Why does a state have power over net neutraity? Isn't the Internet national and global? Yes, of course it is. So are environment protections. But when the federal government won't fix a problem, states have to do it. If enough states do the job, the federal government takes note and moves on an issue. More importantly, it shows telcos that the states won't just roll over and service them. This is about who will stand up and say "no" to the telcos first. The federal government punted in 2006 and did nothing. Now the states will have the chance to do the people's work. This is politics. It's a competition for power. And we need our state legislators to represent our power so that we can stop the telcos by any means necessary and protect and open internet.
These are some seriously bad players. I'm hanging out with Chris Bowers tonight, and he's telling me how his West Philly neighborhood, because it's predominantly minority and mostly poor, has really bad internet and cable service.

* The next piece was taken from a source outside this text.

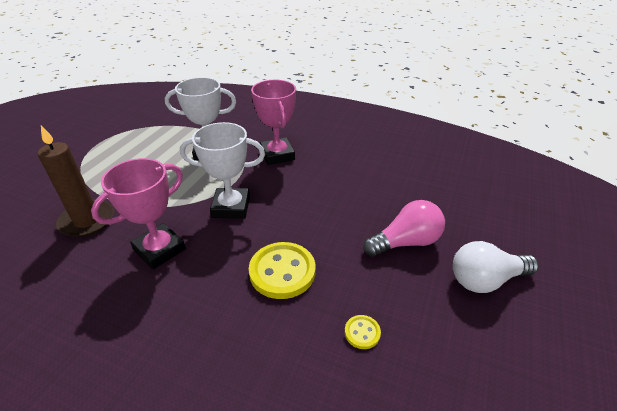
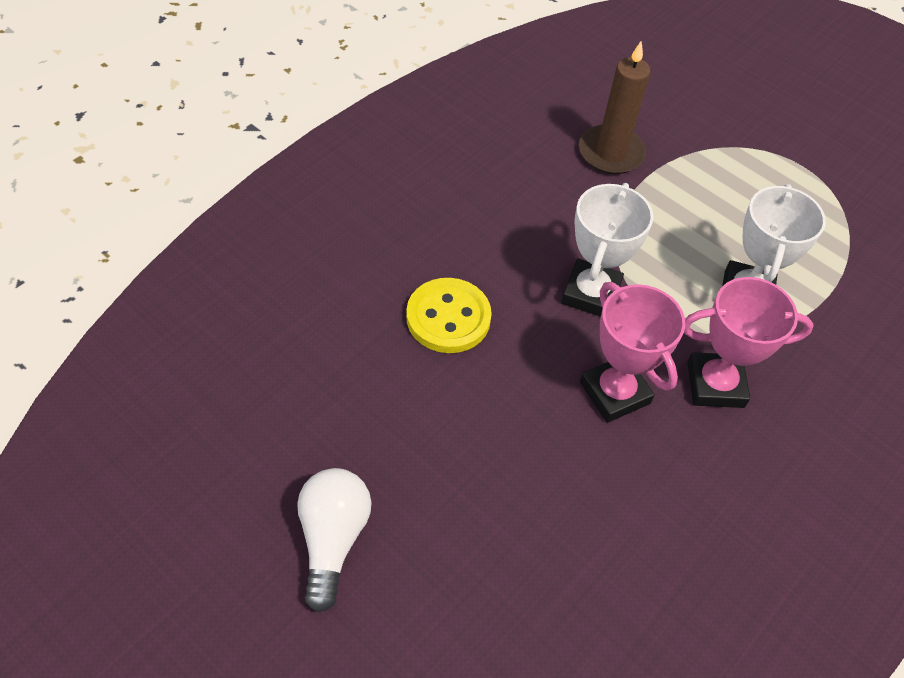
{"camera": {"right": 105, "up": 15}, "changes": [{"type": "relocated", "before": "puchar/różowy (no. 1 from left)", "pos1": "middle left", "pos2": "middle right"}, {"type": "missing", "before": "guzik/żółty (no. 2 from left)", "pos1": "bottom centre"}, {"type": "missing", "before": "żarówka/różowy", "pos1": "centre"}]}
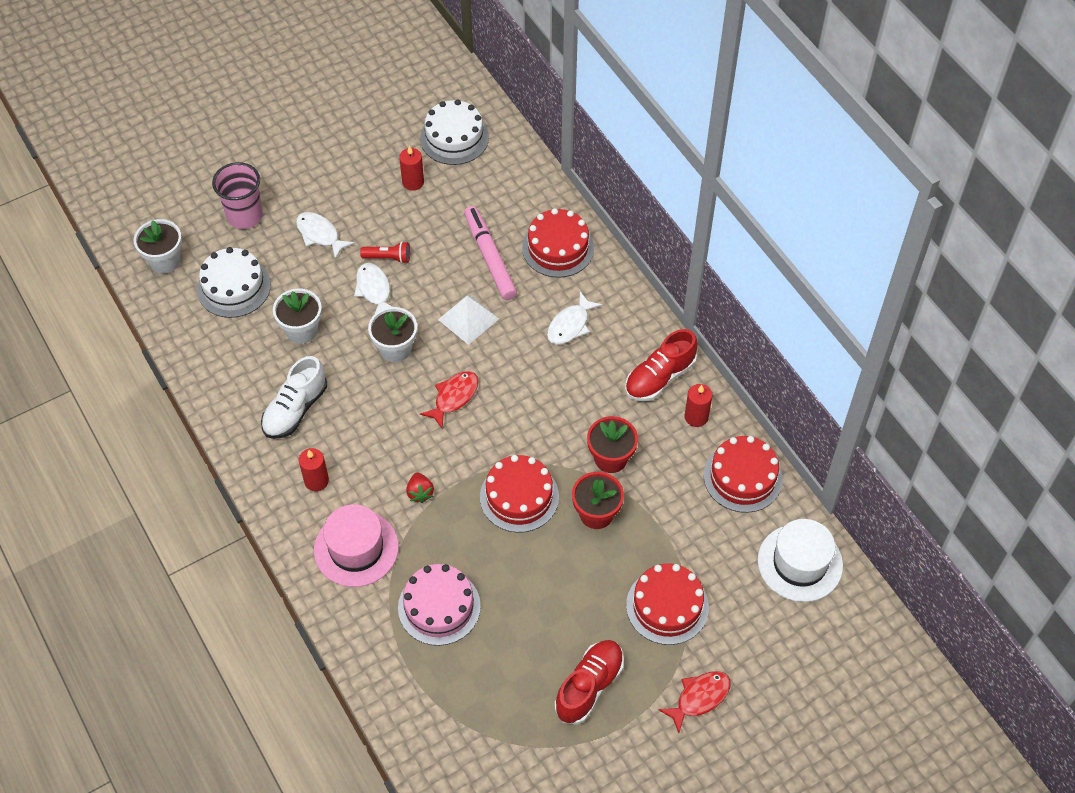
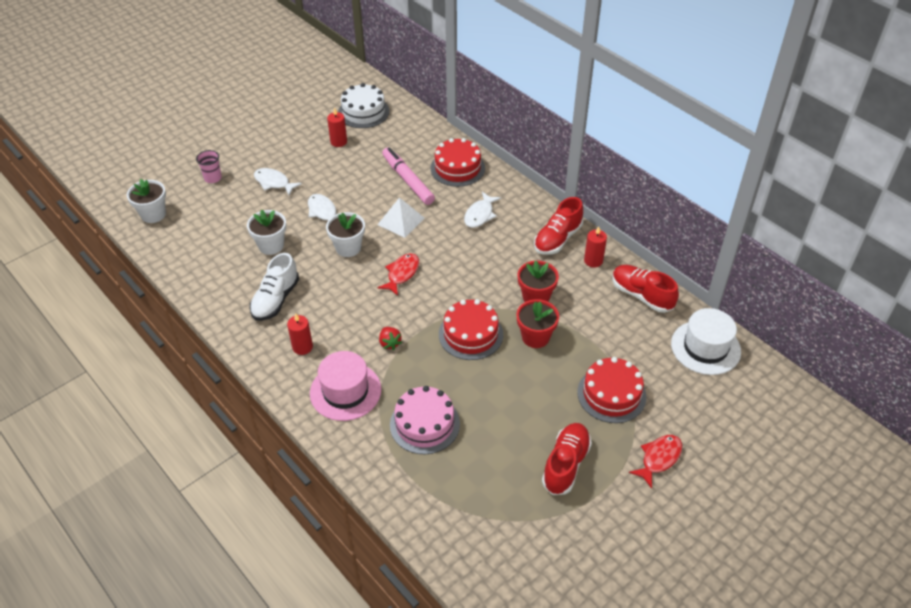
{"camera": {"right": -10, "up": -10}, "changes": [{"type": "missing", "before": "tort/biały (no. 1 from left)", "pos1": "middle left"}, {"type": "size", "before": "szklanka/różowy", "pos1": "top left", "pos2": "top left", "scale": 0.62}, {"type": "missing", "before": "latarka/czerwony", "pos1": "top centre"}, {"type": "exchanged", "before": "tort/czerwony (no. 4 from left)", "after": "but/czerwony (no. 3 from left)", "pos1": "middle right", "pos2": "middle right"}]}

They aren't trying to expand cable service to the state, they are trying to cherry pick profitable neighborhoods to serve, and to wreck the internet in the process. They have convinced a whole lot of people to go along with them, because they have spent billions of dollars for decades.
What's frustrating is that InterrupT should not be wrong - good policy options should be debatable assuming good faith from various parties. But that's just not how these players operate, and we can't be charitable towards their intentions when it's very clear that their track record suggests they deserve skepticism. I hope that Granholm does the right thing and doesn't allow this bill through without net neutrality protections. If she doesn't, and this is the sad part of politics, no matter how much you like and respect her, if you use the internet, she has sold you out.